━━ Extrahierter Text

1984 kauften Axel Vervoordt und seine Frau May Schloss Gravenwezel nahe des gleichnamigen Dorfes nordöstlich von -Antwerpen. Vier Jahre lang investierte das Ehepaar in die umfangreiche Renovierung des Kastells und erfuhr dabei alles nur Denkbare über die lange Geschichte seiner außergewöhnlichen Residenz. Der Erbauer des ursprünglichen Schlosses ist zwar unbekannt, doch lässt sich die Grundsteinlegung bis ins zwölfte Jahrhundert zurückverfolgen. Vermutlich wurde es damals als Teil eines Verteidigungsrings rund um Antwerpen errichtet. 1287 ging der Bau in den Besitz des Ritters Gerard van Wezemaal über. Im 14. und 15. Jahrhundert wechselte das Anwesen mehrmals den Eigentümer, bis 1495 der Adelige Jan van Glymes neuer Schlossherr wurde. Bis 1561 wurde das Schloss zu einer imposanten Trutzburg im gotischen Stil ausgebaut. Die damals neu errichteten Nord- und Ostflügel sowie deren Turmbauten bestehen bis heute und prägen immer noch das Gesamtbild der eindrucksvollen Architektur. Die wichtigste Bauphase begann im 18. Jahrhundert, als die Familie van Susteren das Schloss bezog. Ab 1740 wurde es vom Architekten Jan-Pieter van Baurscheidt dem Jüngeren in einen zeitgemäßen Landsitz umgewandelt. Er ergänzte die originale -mittelalterliche Gebäudestruktur mit einem faszinierenden Mix aus baulichen Ideen, die sowohl für das 15. als auch für das 18. Jahrhundert typisch waren. Sein Fokus lag auf einer Neuinterpretation der südlichen Fassade im schmuckvollen Régencestil, der wiederum während der Regierungszeit des französischen Herrschers Philipp von Orléans zwischen 1715 und 1723 entstand und einen Übergang zum Rokoko darstellte. Der vormals geschlossene Innenhof wurde nun durch eine prächtige Terrasse ersetzt, von wo aus man über eine Steinbrücke in die umliegende Parkanlage gelangte. Am östlichen Ende ­derselben Terrasse gewährte fortan eine ­weitere Brücke Zugang zum Torhaus, zum Wagenschuppen und zu den Stallungen.

━━━━
━━ Zu bearbeitende Datensätze

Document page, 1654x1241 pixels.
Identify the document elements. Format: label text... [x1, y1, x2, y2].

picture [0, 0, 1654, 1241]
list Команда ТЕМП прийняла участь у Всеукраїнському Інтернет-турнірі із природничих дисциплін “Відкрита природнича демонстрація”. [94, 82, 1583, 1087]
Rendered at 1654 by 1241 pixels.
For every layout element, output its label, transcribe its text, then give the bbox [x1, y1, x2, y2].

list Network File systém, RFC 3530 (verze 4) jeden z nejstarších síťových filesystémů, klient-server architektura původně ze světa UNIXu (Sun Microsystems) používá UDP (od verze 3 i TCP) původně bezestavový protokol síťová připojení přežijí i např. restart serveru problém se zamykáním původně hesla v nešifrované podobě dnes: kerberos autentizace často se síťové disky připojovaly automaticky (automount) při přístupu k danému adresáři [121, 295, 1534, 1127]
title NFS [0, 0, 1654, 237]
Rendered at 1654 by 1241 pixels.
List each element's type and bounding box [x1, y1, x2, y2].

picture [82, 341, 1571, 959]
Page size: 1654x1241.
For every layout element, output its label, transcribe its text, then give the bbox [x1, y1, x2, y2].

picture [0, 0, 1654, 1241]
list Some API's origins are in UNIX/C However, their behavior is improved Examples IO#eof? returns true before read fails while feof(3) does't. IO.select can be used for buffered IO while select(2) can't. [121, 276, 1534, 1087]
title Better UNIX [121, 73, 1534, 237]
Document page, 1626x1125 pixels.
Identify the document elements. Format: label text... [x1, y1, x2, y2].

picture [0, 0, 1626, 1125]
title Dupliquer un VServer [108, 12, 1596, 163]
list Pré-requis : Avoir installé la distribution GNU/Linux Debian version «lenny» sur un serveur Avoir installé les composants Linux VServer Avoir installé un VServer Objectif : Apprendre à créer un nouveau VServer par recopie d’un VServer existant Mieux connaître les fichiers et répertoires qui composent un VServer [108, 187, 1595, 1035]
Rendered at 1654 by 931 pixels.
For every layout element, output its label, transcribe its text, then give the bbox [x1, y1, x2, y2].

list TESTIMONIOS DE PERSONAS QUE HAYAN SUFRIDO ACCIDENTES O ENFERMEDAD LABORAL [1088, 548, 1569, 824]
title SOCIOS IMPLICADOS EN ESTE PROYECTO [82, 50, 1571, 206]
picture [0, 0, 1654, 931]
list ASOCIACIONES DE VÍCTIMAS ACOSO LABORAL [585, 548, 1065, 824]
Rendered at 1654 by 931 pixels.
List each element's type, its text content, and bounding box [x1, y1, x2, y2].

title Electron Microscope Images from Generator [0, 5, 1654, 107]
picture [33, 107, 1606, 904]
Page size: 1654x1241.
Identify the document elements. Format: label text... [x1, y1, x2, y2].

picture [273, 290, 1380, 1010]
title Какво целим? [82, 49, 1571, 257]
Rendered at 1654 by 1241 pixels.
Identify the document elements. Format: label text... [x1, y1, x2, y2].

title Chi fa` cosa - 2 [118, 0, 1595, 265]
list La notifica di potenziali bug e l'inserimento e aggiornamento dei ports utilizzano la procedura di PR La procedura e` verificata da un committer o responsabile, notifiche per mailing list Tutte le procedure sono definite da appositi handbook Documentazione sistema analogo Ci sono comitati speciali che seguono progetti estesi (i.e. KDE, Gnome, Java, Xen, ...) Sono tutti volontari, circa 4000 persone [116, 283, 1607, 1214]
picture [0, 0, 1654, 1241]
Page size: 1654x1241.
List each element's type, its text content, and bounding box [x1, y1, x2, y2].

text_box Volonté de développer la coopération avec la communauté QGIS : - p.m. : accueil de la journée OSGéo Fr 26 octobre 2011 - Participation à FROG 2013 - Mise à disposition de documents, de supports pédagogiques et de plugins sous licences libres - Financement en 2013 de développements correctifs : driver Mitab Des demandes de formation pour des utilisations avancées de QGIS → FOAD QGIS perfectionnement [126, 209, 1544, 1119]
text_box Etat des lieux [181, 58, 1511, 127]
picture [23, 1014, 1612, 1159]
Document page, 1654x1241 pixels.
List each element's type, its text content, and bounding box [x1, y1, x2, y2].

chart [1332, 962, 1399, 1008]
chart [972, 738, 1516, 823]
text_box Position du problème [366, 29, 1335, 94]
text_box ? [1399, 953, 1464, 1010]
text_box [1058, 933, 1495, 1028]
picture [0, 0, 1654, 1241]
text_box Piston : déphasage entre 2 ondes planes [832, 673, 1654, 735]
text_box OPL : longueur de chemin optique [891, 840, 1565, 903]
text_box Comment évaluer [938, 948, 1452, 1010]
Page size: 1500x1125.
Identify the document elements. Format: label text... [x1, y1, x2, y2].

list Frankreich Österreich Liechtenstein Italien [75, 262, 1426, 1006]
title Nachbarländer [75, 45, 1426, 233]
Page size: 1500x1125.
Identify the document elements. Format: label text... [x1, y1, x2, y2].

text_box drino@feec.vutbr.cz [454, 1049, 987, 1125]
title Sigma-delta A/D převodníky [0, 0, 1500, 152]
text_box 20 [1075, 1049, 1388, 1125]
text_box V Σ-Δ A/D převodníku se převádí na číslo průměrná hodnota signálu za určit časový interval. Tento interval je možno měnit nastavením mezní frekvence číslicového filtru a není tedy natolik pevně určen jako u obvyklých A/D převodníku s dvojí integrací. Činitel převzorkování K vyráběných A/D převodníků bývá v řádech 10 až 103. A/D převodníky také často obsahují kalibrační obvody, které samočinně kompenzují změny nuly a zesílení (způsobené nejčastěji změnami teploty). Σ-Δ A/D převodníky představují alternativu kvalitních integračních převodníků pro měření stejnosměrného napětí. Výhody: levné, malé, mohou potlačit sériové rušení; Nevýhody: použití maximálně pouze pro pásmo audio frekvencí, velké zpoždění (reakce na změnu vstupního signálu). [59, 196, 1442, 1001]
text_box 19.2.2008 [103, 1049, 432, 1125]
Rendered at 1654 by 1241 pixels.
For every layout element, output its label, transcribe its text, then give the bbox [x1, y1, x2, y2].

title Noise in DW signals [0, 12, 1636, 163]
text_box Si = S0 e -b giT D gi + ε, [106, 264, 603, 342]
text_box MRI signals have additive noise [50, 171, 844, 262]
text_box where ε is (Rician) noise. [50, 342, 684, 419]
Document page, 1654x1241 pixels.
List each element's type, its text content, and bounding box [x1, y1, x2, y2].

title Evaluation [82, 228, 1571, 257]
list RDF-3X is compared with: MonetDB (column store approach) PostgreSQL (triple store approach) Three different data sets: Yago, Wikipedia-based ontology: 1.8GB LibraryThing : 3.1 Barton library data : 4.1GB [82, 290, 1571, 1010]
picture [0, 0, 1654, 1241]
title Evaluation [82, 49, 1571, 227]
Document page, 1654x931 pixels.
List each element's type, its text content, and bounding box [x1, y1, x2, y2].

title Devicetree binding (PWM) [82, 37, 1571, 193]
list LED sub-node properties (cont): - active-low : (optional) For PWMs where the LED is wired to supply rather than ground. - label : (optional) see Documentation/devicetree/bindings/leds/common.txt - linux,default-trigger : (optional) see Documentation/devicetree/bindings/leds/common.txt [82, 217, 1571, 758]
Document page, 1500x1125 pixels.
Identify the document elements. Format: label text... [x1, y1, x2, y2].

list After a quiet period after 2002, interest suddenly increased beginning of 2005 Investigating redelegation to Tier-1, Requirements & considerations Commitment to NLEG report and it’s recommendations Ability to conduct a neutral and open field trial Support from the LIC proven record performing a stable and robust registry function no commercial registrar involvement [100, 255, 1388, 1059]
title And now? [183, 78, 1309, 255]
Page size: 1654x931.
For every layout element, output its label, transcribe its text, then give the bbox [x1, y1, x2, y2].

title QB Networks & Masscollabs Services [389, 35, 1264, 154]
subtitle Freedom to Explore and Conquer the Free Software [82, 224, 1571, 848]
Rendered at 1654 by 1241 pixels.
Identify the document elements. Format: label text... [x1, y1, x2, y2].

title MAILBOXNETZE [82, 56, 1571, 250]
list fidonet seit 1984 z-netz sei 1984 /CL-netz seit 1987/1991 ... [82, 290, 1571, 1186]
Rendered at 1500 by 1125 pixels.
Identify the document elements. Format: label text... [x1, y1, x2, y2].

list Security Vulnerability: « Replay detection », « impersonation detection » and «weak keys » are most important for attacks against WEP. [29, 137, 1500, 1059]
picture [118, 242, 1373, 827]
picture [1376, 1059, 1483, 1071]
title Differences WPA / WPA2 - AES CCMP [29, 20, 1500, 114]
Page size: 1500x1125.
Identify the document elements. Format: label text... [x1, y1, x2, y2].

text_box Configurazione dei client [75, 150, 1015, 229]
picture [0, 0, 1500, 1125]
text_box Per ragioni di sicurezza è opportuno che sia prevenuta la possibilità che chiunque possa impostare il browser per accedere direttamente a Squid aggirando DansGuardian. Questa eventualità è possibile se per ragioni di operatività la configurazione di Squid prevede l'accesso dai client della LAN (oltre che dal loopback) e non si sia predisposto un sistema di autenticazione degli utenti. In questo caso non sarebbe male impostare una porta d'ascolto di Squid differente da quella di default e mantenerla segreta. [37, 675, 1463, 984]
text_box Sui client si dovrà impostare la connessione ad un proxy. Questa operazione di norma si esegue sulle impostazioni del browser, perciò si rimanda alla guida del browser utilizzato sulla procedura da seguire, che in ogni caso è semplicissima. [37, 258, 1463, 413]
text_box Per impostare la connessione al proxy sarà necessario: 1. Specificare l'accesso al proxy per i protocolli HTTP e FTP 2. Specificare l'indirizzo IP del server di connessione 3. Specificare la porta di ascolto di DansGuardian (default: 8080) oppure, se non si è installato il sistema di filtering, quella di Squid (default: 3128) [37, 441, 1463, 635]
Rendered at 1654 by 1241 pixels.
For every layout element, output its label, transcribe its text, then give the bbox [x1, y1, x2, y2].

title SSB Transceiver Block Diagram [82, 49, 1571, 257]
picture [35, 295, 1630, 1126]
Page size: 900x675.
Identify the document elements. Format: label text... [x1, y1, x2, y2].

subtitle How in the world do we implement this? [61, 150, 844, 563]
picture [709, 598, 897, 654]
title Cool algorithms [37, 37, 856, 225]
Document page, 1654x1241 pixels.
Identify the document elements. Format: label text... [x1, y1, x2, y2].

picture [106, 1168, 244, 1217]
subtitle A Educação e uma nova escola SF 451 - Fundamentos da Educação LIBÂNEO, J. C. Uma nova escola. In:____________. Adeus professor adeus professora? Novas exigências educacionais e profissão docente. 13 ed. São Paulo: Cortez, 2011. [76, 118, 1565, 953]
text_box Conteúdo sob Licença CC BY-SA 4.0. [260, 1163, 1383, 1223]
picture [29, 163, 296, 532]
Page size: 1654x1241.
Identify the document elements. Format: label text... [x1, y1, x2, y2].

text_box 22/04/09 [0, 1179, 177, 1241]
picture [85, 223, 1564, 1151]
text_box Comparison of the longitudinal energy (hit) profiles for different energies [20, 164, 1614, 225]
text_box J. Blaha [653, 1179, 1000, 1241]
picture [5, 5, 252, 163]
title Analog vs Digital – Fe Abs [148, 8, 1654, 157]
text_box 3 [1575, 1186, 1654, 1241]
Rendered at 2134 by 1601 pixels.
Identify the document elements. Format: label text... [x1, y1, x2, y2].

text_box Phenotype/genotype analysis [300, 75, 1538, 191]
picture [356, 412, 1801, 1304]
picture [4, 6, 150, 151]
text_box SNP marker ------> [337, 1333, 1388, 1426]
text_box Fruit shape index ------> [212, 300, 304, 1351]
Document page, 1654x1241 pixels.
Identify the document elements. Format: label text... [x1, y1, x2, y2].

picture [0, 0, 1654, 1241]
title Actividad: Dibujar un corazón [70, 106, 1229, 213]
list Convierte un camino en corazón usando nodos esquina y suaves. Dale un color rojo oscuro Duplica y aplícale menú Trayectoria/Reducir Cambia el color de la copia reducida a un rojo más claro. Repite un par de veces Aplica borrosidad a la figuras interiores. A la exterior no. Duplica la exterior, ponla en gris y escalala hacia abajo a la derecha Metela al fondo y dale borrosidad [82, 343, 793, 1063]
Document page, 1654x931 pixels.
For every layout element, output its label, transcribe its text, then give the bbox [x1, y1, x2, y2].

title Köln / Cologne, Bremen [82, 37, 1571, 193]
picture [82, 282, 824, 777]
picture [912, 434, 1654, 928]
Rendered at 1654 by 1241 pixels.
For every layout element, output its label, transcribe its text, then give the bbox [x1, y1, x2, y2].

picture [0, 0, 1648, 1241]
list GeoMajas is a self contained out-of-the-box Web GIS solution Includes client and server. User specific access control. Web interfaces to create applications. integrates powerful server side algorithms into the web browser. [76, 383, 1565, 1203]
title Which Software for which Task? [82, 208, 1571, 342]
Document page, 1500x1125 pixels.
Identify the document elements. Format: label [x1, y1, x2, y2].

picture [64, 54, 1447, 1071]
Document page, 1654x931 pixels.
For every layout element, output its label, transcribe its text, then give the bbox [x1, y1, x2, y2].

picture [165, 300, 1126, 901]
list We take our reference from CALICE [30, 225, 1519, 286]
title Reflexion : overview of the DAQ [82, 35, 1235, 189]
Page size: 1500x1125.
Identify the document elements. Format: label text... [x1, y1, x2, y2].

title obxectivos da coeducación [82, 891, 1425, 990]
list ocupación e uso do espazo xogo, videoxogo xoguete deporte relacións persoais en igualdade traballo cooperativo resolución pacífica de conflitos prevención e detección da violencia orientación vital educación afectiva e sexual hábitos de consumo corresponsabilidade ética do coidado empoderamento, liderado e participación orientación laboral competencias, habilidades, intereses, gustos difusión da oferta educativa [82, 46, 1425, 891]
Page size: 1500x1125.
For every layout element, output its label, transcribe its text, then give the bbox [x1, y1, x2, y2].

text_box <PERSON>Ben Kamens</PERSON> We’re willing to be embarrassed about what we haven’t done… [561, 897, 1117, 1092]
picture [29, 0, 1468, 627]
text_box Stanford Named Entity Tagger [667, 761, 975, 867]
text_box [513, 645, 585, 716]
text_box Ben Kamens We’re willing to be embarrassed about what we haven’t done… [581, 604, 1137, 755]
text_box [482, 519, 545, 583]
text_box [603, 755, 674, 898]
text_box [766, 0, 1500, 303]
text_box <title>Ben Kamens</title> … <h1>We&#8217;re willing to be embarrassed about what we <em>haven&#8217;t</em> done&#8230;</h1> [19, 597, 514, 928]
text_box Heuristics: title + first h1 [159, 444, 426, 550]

━━━━

## Aufgaben
a) Beantworte anhand des Textes über Schloss Gravenwezel diese Fragen:
(i) In welchem Jahr kauften Axel Vervoordt und seine Frau May das Schloss?
(ii) Wer wurde 1495 neuer Schlossherr?
(iii) Ab welchem Jahr wandelte der Architekt Jan-Pieter van Baurscheidt der Jüngere das Schloss in einen zeitgemäßen Landsitz um?
b) Ändere die Zeilen der Datensätze, beginnend bei der Zeile mit „Rendered at 1500 by 1125 pixels.“ und endend bei der Zeile mit „title Differences WPA“, indem du „Rendered“ durch „Displayed“ ersetzt. Gib nur diese Zeilen wieder und lass alles andere unverändert.
Der Text und die Datensätze stammen aus unterschiedlichen Quellen.

## Lösungen zur Übung
a)
(i) 1984
(ii) Der Adelige Jan van Glymes
(iii) Ab 1740

b)
Displayed at 1500 by 1125 pixels.
Identify the document elements. Format: label text... [x1, y1, x2, y2].

list Security Vulnerability: « Replay detection », « impersonation detection » and «weak keys » are most important for attacks against WEP. [29, 137, 1500, 1059]
picture [118, 242, 1373, 827]
picture [1376, 1059, 1483, 1071]
title Differences WPA / WPA2 - AES CCMP [29, 20, 1500, 114]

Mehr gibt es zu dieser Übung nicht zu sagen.